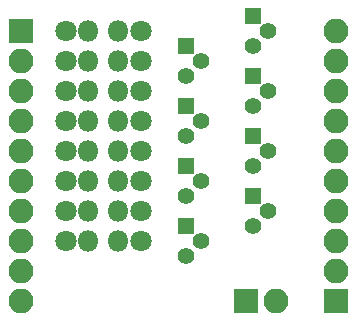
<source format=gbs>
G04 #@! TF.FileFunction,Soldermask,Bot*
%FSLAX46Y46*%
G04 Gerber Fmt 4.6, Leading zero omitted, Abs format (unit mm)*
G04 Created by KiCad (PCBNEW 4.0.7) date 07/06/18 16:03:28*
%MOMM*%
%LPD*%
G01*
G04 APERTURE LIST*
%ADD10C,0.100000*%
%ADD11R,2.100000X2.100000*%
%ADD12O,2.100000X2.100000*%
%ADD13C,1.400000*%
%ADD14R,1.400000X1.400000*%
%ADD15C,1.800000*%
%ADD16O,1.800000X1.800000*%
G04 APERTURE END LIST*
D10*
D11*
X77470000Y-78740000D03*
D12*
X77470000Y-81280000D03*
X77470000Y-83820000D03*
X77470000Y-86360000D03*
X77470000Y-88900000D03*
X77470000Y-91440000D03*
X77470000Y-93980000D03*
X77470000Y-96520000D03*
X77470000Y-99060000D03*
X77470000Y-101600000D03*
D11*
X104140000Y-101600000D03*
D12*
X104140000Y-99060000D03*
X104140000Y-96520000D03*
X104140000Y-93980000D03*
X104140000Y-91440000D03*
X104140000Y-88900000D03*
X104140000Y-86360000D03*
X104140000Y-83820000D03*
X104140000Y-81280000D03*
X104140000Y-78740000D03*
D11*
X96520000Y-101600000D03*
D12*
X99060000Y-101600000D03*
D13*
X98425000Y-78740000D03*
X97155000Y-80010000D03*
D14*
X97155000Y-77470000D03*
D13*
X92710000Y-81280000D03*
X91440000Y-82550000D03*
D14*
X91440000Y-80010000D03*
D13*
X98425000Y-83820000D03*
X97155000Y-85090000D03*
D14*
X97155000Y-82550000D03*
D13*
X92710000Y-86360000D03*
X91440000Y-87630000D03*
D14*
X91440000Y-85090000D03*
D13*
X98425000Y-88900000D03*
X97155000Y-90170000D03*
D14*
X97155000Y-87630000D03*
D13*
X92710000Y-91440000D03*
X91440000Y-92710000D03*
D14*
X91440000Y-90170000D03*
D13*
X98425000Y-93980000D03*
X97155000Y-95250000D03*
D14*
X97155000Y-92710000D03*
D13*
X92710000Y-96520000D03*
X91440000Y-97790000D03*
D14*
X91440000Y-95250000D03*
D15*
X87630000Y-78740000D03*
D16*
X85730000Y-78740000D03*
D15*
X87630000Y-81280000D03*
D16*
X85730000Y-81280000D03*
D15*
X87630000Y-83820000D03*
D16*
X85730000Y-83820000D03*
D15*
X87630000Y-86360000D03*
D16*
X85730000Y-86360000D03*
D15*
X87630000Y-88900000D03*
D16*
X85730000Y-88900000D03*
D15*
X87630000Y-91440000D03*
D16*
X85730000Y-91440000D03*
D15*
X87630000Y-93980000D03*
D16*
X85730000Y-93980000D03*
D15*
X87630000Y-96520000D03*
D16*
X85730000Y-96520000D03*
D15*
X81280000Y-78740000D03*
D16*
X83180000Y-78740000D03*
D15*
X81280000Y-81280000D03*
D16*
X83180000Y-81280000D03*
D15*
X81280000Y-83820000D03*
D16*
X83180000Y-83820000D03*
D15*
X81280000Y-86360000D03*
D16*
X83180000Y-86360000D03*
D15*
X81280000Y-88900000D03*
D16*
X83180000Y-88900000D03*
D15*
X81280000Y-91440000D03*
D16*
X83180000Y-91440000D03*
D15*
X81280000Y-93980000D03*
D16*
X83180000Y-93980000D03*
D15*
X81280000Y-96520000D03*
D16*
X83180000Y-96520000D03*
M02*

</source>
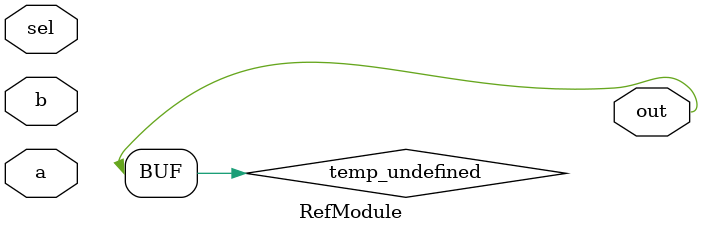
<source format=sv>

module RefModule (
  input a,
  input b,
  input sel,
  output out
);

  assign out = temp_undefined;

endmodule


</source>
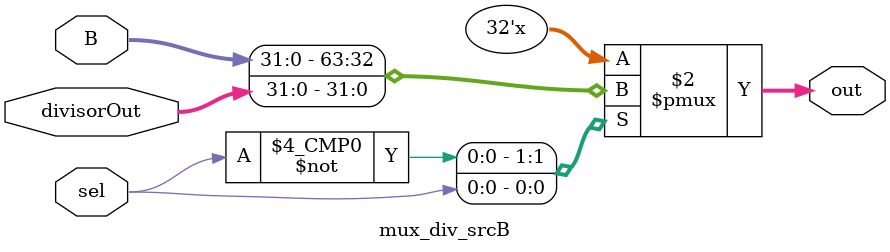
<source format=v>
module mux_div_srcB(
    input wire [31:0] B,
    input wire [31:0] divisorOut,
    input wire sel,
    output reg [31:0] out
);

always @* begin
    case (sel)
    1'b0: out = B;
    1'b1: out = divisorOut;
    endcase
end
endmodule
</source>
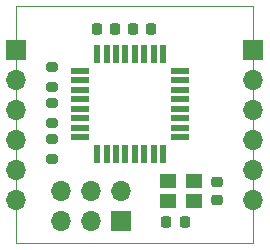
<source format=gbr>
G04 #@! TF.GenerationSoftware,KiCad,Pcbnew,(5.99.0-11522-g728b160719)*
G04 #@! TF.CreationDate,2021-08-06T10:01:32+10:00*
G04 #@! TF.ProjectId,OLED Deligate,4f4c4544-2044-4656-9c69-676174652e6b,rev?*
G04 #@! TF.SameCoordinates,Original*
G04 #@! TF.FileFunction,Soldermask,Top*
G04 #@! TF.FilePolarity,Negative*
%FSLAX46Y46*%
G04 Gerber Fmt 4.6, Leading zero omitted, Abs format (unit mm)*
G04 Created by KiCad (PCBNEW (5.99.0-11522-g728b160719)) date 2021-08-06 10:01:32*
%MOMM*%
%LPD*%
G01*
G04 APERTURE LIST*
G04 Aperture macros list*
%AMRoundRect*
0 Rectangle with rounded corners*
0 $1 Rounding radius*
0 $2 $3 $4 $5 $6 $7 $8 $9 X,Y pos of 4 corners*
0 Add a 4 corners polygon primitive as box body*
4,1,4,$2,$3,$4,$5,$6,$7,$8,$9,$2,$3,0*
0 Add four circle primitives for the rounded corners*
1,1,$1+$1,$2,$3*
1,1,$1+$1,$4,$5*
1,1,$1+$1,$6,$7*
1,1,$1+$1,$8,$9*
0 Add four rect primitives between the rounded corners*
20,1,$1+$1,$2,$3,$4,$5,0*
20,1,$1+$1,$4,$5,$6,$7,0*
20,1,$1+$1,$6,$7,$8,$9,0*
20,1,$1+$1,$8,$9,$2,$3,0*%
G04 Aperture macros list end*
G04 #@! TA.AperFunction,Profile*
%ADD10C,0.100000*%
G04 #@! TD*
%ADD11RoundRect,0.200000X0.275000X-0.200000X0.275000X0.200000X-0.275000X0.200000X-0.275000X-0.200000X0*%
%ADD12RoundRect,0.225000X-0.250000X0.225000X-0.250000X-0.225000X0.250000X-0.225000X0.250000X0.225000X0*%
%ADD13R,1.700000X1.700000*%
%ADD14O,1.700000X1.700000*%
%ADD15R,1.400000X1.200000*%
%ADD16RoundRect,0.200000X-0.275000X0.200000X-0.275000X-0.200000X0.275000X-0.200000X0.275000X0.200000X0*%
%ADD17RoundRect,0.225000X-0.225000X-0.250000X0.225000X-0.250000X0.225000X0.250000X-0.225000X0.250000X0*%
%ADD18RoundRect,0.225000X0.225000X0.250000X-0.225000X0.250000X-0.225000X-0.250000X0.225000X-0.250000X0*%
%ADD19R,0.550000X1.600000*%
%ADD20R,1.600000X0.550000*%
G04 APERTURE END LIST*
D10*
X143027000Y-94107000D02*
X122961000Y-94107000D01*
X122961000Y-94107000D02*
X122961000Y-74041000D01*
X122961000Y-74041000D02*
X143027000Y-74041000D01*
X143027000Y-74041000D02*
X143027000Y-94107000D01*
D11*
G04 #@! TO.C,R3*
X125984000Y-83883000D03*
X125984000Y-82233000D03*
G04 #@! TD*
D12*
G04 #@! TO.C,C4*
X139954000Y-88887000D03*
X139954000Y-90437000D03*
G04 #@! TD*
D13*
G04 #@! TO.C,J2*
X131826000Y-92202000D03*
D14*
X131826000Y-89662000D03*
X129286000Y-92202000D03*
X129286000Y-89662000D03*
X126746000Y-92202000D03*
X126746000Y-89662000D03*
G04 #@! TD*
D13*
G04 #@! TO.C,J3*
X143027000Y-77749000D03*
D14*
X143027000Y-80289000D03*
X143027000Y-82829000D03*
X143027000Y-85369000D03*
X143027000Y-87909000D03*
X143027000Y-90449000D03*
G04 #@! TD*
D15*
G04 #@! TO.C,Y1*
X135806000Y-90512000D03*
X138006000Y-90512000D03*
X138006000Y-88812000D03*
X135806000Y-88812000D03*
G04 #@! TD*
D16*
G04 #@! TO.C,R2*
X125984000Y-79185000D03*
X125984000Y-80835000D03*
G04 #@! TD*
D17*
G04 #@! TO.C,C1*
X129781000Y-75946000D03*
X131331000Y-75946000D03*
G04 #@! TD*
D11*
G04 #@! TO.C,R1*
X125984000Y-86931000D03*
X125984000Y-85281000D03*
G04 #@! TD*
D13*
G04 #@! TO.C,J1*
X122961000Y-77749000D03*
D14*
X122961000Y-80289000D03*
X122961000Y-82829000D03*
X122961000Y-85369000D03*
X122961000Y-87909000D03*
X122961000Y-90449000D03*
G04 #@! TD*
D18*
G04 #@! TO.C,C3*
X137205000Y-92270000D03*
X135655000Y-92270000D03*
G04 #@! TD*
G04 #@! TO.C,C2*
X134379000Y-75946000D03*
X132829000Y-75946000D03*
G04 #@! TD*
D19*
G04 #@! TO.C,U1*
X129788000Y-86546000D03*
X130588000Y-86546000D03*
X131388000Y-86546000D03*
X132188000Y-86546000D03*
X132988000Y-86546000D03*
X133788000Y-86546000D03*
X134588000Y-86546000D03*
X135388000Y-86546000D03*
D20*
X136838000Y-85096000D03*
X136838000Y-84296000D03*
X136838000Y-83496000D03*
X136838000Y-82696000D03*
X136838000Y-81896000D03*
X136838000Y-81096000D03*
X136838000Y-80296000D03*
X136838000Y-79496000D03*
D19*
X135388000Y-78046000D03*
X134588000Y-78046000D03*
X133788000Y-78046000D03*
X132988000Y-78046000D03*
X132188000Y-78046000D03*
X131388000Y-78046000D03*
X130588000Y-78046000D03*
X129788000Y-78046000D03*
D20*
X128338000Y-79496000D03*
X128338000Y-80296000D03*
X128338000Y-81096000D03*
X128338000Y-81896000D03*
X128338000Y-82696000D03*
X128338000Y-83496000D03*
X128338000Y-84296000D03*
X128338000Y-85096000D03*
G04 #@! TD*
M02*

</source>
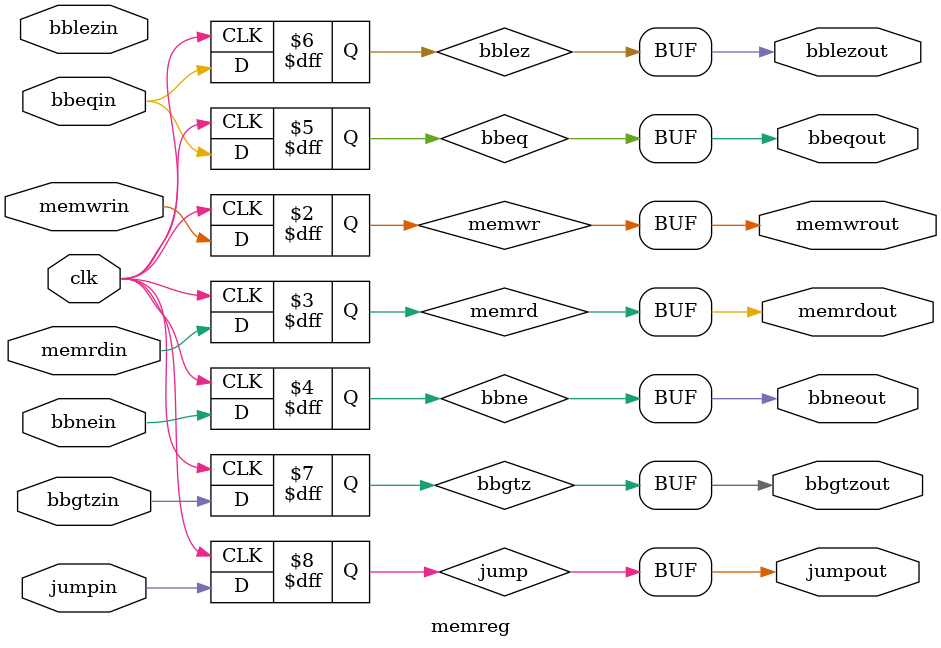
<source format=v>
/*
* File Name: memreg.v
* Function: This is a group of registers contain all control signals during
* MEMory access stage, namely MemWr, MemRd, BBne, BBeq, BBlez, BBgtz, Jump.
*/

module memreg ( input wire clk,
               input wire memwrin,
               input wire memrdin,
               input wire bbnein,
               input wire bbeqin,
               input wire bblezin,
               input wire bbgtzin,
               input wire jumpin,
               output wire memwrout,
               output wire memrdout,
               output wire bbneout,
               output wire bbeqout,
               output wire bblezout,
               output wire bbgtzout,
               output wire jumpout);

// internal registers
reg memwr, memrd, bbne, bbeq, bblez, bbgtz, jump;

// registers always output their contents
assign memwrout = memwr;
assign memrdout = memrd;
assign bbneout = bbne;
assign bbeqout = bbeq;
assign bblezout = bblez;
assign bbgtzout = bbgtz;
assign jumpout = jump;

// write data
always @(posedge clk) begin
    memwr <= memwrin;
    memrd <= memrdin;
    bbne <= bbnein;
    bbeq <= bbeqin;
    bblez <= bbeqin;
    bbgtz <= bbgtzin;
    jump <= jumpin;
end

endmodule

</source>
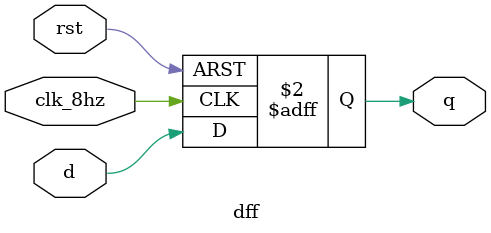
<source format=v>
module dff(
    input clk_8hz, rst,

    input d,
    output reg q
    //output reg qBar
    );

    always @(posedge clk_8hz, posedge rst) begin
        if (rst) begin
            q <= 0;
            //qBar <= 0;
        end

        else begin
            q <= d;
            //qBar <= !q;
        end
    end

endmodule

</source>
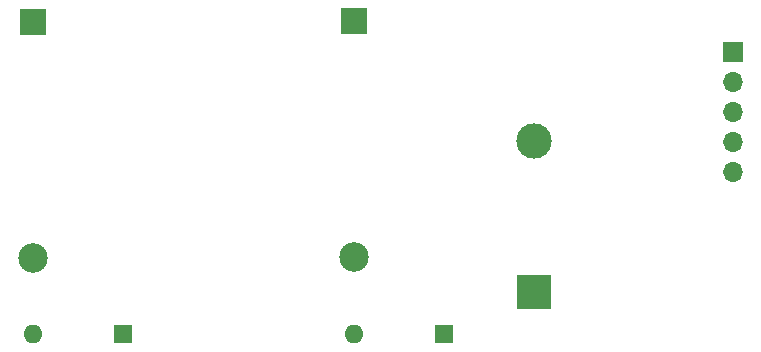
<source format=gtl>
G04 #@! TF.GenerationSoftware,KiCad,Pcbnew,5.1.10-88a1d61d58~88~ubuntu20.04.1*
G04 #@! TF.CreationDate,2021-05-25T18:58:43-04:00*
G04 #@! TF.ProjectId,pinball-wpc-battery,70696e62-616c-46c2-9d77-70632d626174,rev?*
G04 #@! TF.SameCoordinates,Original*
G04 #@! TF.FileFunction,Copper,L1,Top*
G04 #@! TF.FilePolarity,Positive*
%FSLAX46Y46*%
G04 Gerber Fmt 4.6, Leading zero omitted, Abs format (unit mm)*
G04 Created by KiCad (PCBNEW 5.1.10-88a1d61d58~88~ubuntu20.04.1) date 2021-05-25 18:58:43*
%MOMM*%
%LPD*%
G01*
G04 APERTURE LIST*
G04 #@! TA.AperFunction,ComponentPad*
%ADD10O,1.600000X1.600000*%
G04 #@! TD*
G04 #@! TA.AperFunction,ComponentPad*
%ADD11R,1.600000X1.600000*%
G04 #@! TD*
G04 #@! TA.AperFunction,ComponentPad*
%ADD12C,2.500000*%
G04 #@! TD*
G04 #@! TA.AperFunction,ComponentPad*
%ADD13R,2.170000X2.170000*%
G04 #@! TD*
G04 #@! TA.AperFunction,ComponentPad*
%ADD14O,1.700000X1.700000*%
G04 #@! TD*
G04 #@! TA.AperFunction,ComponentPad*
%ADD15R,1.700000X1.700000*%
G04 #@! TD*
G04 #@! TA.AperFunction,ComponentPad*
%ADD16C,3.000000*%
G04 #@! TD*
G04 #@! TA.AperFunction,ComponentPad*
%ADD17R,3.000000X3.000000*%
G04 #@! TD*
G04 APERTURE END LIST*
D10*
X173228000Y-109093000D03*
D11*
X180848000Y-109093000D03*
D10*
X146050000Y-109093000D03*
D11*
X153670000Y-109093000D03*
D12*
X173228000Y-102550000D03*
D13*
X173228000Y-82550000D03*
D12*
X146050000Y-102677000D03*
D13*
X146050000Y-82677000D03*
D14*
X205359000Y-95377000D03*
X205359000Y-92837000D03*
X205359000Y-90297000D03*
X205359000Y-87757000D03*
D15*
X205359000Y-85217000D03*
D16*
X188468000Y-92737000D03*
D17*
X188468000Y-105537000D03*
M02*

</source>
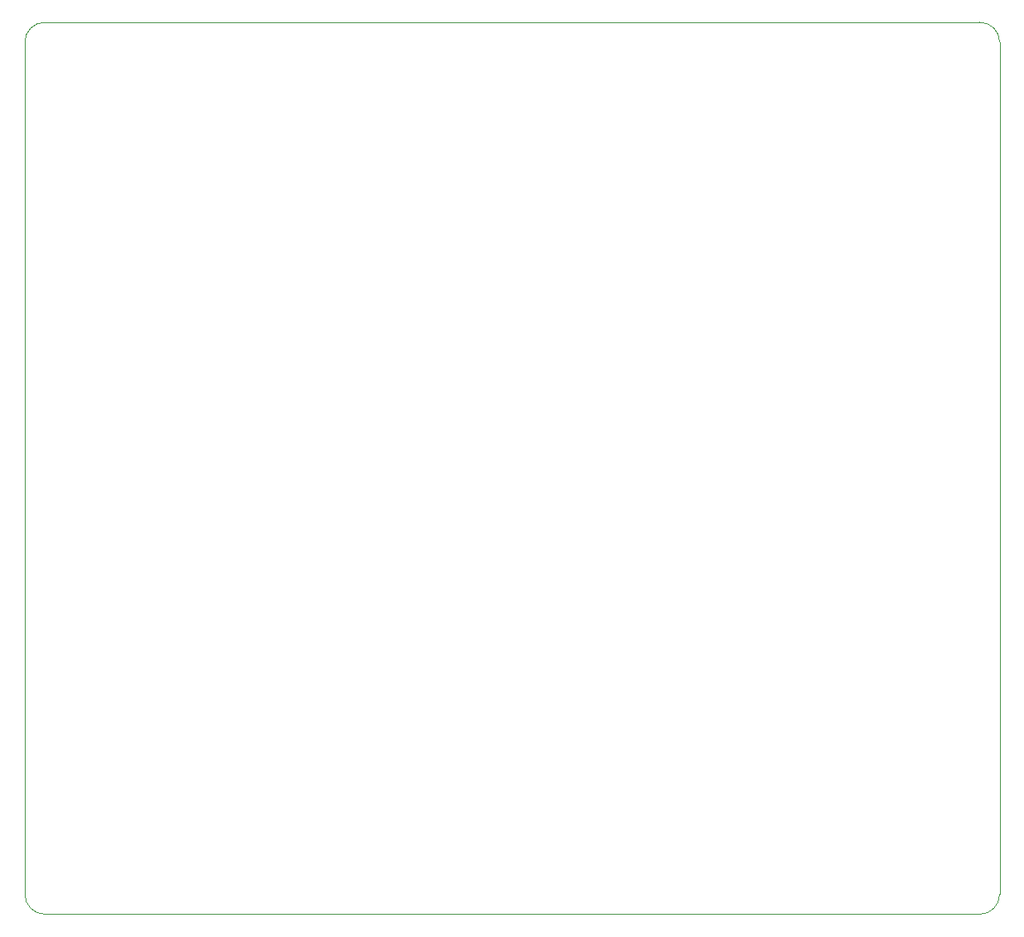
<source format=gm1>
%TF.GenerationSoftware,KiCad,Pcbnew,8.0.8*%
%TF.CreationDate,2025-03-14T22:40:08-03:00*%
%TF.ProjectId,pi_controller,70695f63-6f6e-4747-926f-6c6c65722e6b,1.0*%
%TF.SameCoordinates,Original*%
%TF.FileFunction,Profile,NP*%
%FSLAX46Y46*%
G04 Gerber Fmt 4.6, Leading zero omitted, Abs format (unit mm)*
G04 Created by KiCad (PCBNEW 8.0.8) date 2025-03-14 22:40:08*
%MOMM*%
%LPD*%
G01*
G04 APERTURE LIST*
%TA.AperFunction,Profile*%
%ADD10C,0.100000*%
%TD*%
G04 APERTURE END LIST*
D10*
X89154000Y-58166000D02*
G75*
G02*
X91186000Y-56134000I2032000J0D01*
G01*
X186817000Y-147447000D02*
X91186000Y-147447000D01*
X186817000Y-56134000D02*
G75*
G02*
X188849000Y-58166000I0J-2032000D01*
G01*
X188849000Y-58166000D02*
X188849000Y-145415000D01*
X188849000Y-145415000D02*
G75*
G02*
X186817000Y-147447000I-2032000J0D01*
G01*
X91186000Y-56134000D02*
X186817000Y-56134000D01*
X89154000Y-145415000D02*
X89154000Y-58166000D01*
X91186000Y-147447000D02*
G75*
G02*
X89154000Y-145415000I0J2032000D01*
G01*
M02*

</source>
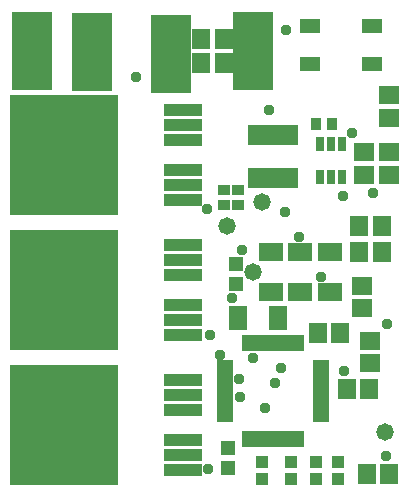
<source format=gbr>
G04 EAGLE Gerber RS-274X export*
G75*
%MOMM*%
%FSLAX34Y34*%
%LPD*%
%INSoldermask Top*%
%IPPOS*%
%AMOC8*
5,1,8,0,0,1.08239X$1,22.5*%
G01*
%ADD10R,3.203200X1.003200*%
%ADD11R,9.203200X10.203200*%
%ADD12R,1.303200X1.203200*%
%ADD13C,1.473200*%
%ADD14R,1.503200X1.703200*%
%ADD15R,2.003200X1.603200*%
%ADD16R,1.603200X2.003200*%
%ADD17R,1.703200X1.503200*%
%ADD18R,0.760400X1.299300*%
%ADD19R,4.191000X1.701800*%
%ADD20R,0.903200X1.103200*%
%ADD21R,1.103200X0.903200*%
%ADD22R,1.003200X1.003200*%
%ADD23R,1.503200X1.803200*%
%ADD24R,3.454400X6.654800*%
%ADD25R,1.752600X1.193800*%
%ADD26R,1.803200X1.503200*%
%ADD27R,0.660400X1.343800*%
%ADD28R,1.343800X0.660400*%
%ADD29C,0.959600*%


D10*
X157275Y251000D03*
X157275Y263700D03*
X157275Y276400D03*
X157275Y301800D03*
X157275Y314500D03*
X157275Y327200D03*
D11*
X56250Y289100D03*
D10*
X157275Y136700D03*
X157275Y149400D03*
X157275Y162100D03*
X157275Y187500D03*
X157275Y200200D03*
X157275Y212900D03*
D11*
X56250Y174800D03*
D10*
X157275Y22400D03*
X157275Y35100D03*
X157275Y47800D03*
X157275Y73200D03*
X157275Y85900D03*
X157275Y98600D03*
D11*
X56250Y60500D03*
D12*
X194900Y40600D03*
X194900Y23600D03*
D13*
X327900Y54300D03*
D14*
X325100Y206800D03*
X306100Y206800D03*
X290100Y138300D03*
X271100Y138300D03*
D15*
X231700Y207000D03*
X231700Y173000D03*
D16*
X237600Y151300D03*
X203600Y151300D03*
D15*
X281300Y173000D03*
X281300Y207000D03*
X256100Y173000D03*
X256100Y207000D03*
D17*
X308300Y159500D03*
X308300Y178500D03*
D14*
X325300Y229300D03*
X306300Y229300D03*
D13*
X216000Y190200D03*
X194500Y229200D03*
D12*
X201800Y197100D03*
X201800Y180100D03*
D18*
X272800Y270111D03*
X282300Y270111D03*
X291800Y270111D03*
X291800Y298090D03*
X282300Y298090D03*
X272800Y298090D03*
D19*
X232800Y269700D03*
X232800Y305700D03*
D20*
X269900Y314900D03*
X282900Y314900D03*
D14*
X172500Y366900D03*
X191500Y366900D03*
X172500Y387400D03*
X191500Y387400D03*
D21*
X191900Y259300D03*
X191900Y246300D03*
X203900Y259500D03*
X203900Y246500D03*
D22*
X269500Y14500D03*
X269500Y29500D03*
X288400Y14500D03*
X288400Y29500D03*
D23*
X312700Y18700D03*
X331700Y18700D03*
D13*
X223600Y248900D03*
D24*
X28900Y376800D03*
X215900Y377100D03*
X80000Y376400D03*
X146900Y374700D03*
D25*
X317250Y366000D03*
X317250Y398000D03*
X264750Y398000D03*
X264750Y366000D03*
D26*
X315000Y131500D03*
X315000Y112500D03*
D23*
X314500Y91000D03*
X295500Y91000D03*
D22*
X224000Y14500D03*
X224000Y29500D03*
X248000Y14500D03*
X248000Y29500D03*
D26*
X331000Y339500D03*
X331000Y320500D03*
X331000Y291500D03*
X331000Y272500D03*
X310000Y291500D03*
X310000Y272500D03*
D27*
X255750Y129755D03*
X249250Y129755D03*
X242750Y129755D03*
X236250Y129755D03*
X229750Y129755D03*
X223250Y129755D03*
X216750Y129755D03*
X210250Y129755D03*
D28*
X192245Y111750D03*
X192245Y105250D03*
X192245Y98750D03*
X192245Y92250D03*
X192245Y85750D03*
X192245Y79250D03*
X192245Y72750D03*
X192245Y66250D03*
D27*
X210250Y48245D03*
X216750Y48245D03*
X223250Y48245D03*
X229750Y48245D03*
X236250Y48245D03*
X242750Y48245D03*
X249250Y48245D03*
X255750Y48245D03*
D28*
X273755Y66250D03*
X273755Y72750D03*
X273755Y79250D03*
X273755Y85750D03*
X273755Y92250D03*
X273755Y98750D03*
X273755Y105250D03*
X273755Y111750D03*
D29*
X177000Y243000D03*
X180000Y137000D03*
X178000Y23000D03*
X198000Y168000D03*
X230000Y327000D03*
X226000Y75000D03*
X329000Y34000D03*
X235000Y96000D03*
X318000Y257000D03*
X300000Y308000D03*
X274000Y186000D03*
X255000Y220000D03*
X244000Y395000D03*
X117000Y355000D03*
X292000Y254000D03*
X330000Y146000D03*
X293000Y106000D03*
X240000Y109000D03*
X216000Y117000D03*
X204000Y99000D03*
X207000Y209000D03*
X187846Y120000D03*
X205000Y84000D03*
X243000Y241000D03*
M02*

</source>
◆ ◆ ◆ ◆ ◆ ◆ ◆
Print again the lines of the entries above that fall between the line holding "X177000Y243000D03*" and the line holding "X117000Y355000D03*", inclusive, exactly as they stand.

X177000Y243000D03*
X180000Y137000D03*
X178000Y23000D03*
X198000Y168000D03*
X230000Y327000D03*
X226000Y75000D03*
X329000Y34000D03*
X235000Y96000D03*
X318000Y257000D03*
X300000Y308000D03*
X274000Y186000D03*
X255000Y220000D03*
X244000Y395000D03*
X117000Y355000D03*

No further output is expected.